Part of the problem is unconscious bias, “we all have a tendency to surround ourselves with people in our own likeness”, she says.
There is also the fact that boards seek out directors who have been a CEO or have had significant revenue-generating experience, whereas women at senior level in organisations tend to be in ‘support’ roles like HR and marketing.
It’s interesting to compare what happened in UK boardrooms in the past few years where a seismic change did occur, Taylor says. In 2010, the percentage of women on plc boards in Ireland was about 9 per cent, while on the UK FTSE 100 companies the percentage was 12.5 per cent. By 2016, the figure in the UK had increased to 26 per cent; in the same period in Ireland it increased only to 13 per cent.

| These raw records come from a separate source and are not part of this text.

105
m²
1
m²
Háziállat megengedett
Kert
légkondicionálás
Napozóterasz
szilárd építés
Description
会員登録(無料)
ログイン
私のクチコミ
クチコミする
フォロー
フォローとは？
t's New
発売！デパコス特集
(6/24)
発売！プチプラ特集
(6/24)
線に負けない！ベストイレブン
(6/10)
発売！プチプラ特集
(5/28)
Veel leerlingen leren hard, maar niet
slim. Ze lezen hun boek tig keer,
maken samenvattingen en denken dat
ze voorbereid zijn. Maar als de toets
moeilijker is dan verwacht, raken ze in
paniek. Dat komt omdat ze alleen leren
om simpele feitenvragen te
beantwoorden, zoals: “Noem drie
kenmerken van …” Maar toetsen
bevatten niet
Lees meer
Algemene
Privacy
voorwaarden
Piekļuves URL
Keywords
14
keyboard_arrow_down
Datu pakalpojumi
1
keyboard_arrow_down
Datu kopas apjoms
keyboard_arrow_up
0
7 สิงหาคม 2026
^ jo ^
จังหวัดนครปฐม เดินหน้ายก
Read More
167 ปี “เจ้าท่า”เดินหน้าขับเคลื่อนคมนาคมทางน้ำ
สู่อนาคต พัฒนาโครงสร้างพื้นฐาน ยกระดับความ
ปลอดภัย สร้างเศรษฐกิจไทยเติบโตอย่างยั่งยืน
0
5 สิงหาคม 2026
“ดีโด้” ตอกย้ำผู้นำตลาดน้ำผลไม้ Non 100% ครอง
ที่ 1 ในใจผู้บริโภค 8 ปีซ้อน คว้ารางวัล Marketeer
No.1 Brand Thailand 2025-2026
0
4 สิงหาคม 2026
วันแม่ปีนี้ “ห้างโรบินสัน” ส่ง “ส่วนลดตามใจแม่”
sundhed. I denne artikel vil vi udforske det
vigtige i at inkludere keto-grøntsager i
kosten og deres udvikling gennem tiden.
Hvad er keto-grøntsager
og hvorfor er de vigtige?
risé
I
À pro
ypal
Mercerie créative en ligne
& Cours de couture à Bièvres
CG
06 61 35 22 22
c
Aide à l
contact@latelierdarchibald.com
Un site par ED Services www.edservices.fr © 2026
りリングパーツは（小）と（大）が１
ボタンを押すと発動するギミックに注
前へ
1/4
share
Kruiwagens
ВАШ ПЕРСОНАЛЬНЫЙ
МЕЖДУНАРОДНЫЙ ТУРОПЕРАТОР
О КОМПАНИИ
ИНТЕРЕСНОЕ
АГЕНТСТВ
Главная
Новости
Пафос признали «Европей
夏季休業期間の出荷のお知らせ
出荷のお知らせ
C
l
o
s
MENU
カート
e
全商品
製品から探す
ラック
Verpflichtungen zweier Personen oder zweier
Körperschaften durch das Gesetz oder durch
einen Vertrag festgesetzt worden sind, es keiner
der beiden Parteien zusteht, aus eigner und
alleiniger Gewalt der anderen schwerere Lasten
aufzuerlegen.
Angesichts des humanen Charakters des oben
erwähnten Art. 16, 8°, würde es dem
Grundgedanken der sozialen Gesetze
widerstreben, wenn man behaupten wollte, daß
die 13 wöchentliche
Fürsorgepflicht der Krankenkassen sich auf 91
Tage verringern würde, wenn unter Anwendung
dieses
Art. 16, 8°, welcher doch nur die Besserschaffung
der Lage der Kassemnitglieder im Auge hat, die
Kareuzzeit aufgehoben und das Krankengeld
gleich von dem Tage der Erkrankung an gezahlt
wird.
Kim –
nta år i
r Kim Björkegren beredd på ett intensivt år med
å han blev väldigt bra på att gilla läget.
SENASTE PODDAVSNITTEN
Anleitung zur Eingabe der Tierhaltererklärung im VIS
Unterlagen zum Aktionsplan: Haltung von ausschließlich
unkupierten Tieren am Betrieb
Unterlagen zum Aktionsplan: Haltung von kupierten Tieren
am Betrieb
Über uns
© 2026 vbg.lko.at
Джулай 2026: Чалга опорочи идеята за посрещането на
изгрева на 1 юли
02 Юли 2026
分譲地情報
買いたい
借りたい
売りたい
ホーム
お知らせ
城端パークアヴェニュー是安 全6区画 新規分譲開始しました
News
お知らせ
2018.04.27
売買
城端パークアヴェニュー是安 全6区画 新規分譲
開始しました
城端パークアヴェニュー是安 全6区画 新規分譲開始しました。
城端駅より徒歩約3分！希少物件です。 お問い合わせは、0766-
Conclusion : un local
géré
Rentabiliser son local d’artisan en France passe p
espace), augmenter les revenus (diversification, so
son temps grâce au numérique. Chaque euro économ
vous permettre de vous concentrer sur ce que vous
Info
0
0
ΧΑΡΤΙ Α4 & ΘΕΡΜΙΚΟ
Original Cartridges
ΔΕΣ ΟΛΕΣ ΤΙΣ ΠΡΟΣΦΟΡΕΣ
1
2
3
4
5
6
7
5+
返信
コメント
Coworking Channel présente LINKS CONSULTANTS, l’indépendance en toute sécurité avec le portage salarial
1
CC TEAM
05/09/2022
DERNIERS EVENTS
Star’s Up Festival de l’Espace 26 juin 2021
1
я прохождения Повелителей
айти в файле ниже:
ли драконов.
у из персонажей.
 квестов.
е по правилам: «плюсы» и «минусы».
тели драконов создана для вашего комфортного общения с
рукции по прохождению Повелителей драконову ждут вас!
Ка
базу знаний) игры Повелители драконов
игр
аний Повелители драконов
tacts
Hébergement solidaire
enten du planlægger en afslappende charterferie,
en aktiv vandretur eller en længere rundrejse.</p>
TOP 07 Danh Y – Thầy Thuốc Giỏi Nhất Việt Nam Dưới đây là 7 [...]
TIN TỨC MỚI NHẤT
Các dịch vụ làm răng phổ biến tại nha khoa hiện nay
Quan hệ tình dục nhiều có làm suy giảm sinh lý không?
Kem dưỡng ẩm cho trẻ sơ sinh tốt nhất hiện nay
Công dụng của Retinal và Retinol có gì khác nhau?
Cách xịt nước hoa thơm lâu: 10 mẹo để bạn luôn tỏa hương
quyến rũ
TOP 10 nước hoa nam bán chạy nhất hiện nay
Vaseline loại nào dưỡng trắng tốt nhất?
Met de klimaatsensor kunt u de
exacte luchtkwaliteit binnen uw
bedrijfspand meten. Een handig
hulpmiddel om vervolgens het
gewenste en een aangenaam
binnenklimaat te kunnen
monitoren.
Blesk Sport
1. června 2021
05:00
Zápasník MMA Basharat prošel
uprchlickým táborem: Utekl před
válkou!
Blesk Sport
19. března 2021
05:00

“The difference was the government-backed Lord Davies Women on Boards review which recommended targets, which if not achieved by 2015, would have led to more prescriptive measures being introduced.”
State boards show much better gender balance at 38 per cent but “when you dig a little deeper you find that the women tend to be concentrated on the non-commercial boards. On commercial State boards, only 27 per cent are women,” she says.
And if you think the attention currently being given to the benefits of diverse boards means new board appointments are heavily weighted in favour of female appointments, you are sorely mistaken. “In 2016, out of 35 new board appointments to listed companies on the main securities market, only six were female. This is barely above the replacement rate,” says Taylor.
Quotas may not be the solution but if the UK experience is anything to go by, the very real threat of their imposition may offer a way forward.
What the research says
Catalyst’s research series, The Bottom Line, found companies that had more women on boards had better financial results than their less well-endowed counterparts. Companies with the most women board directors had 16 per cent higher return on sales than those with the least, and 26 per cent higher return on invested capital.
MSCI, a US provider of investment decision tools, found companies with “strong female leadership”, primarily measured by women on boards, were correlated with higher return on equity than companies without (10.1 per cent vs 7.4 per cent), as well as a superior price-to-book ratio (1.76 vs 1.56). MSCI also found companies with fewer women on boards had more governance-related controversies than average.
A 2016 report from Credit Suisse showed companies with at least one woman on their board outperform other companies, with a compound annual growth rate 3.5 per cent better than companies with all-male boards.